| Instructions for the task |
Find "- [x] Add skip navigation links" and "- [ ] Train" in the records below. Copy the lines holding them and every line between, exactly, and no others.

======== The input ========

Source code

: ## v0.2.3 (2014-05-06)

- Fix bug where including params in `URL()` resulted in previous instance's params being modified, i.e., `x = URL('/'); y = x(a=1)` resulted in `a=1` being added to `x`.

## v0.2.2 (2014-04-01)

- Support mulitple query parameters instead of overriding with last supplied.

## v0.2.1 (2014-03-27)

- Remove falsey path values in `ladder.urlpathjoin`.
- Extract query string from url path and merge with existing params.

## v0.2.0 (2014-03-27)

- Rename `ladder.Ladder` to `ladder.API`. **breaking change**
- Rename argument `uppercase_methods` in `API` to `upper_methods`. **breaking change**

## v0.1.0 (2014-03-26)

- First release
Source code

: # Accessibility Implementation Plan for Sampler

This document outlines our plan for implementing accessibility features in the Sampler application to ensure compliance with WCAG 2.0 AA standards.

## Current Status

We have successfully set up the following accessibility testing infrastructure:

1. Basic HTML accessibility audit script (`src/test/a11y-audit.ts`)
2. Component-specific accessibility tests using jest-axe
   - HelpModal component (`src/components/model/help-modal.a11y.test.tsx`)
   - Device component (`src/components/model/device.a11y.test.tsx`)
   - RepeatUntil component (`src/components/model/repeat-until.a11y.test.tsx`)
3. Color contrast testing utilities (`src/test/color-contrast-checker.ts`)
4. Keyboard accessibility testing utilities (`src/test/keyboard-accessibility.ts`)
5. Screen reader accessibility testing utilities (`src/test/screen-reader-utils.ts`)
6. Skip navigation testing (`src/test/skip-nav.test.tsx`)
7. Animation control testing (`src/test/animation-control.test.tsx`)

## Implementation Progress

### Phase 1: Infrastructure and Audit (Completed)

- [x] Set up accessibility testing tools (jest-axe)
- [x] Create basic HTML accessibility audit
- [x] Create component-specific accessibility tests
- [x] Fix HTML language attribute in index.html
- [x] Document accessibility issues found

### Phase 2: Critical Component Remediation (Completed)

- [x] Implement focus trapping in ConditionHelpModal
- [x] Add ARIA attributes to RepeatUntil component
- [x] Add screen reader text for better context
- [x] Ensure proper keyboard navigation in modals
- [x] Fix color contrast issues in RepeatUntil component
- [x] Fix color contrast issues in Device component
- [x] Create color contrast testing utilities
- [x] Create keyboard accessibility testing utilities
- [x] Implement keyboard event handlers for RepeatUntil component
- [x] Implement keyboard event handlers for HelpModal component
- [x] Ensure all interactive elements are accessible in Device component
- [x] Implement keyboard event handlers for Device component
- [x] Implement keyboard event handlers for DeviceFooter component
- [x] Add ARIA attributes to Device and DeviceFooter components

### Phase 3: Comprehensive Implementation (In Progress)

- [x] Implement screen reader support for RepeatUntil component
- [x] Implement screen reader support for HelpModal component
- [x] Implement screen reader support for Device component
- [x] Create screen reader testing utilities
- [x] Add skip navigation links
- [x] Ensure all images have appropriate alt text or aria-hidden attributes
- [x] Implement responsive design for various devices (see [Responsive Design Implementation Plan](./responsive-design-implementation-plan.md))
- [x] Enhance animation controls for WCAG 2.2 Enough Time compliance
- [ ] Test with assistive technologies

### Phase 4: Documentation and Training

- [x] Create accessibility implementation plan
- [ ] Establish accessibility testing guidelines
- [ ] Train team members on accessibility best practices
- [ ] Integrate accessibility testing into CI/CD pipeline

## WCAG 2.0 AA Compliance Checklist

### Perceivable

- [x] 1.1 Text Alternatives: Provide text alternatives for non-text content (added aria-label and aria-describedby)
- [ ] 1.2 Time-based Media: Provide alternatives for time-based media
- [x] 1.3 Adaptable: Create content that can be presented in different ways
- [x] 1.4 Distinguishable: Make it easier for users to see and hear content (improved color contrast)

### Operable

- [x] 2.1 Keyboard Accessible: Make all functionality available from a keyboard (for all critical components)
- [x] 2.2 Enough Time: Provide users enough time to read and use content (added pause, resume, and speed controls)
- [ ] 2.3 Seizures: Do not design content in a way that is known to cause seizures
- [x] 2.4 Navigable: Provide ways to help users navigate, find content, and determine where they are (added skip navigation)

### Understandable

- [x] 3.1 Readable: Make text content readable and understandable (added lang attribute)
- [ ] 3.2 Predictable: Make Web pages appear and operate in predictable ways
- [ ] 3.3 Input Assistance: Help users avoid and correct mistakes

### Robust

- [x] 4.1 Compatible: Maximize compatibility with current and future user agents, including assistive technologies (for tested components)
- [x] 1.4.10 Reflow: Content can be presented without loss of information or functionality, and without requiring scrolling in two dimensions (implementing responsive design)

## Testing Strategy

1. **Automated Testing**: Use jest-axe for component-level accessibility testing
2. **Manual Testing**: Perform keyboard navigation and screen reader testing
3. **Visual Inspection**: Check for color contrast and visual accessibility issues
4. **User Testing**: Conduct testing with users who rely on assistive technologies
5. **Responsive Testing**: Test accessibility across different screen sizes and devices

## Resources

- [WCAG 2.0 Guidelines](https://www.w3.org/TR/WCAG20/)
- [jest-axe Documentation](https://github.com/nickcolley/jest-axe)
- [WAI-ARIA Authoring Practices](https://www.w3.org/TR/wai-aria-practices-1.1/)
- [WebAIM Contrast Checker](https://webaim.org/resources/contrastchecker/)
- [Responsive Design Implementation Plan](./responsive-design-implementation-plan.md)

========

| The answer |
- [x] Add skip navigation links
- [x] Ensure all images have appropriate alt text or aria-hidden attributes
- [x] Implement responsive design for various devices (see [Responsive Design Implementation Plan](./responsive-design-implementation-plan.md))
- [x] Enhance animation controls for WCAG 2.2 Enough Time compliance
- [ ] Test with assistive technologies

### Phase 4: Documentation and Training

- [x] Create accessibility implementation plan
- [ ] Establish accessibility testing guidelines
- [ ] Train team members on accessibility best practices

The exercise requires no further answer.